> PROBLEM DESCRIPTION
Copy word for word the lines of text that run from the line containing "Anti-Money Laundering Tools: A" through the line containing "and report suspicious", both included.

[DATA FOR THIS EXERCISE]

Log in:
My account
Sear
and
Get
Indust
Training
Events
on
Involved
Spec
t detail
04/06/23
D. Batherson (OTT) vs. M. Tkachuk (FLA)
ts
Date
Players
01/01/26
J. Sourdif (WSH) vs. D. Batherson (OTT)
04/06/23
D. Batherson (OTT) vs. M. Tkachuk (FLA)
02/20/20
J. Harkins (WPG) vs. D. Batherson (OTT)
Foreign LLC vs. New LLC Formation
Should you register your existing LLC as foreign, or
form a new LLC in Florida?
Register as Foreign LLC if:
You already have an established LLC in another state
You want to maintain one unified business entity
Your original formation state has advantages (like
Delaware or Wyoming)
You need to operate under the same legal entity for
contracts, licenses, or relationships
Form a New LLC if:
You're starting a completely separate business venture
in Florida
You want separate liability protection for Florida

[/DATA FOR THIS EXERCISE]
[DATA FOR THIS EXERCISE]

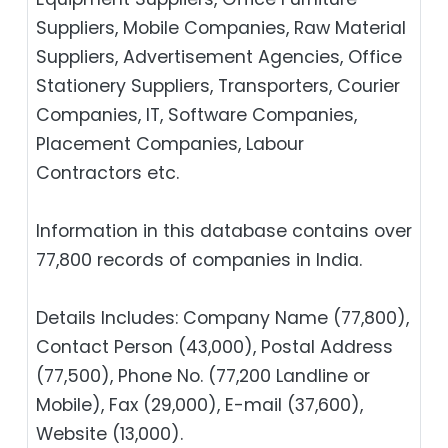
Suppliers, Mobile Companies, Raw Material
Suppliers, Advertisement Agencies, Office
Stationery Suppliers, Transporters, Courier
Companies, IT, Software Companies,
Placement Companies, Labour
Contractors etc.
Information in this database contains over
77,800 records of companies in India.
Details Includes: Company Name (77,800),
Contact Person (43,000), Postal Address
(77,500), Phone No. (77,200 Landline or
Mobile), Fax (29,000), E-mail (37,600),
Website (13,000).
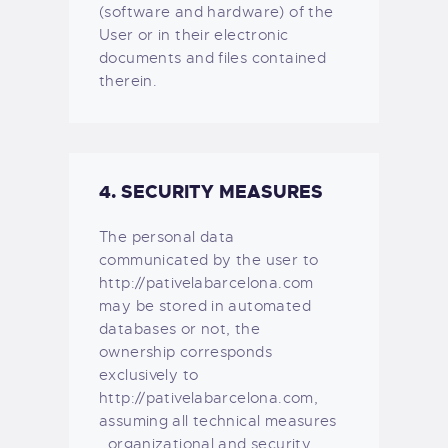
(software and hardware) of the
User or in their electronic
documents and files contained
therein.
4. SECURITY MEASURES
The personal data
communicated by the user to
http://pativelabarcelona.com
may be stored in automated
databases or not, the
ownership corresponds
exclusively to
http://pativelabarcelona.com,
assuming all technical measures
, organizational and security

[/DATA FOR THIS EXERCISE]
[DATA FOR THIS EXERCISE]

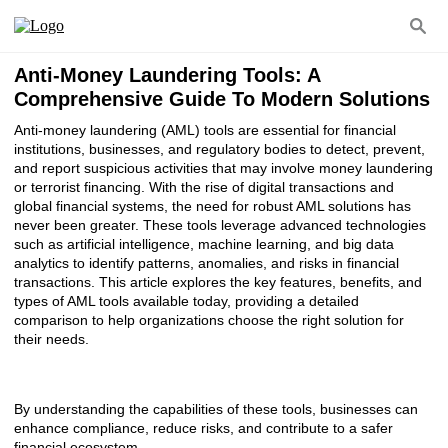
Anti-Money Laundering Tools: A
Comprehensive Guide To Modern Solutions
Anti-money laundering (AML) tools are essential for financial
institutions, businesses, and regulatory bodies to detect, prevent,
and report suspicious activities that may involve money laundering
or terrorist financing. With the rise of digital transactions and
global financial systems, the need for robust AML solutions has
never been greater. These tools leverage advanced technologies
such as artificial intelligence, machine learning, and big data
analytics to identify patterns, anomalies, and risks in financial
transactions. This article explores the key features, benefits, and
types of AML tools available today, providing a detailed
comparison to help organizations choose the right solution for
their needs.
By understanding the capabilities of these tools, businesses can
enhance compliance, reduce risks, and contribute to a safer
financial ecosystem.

[/DATA FOR THIS EXERCISE]

> ANSWER FOR THE TASK
Anti-Money Laundering Tools: A
Comprehensive Guide To Modern Solutions
Anti-money laundering (AML) tools are essential for financial
institutions, businesses, and regulatory bodies to detect, prevent,
and report suspicious activities that may involve money laundering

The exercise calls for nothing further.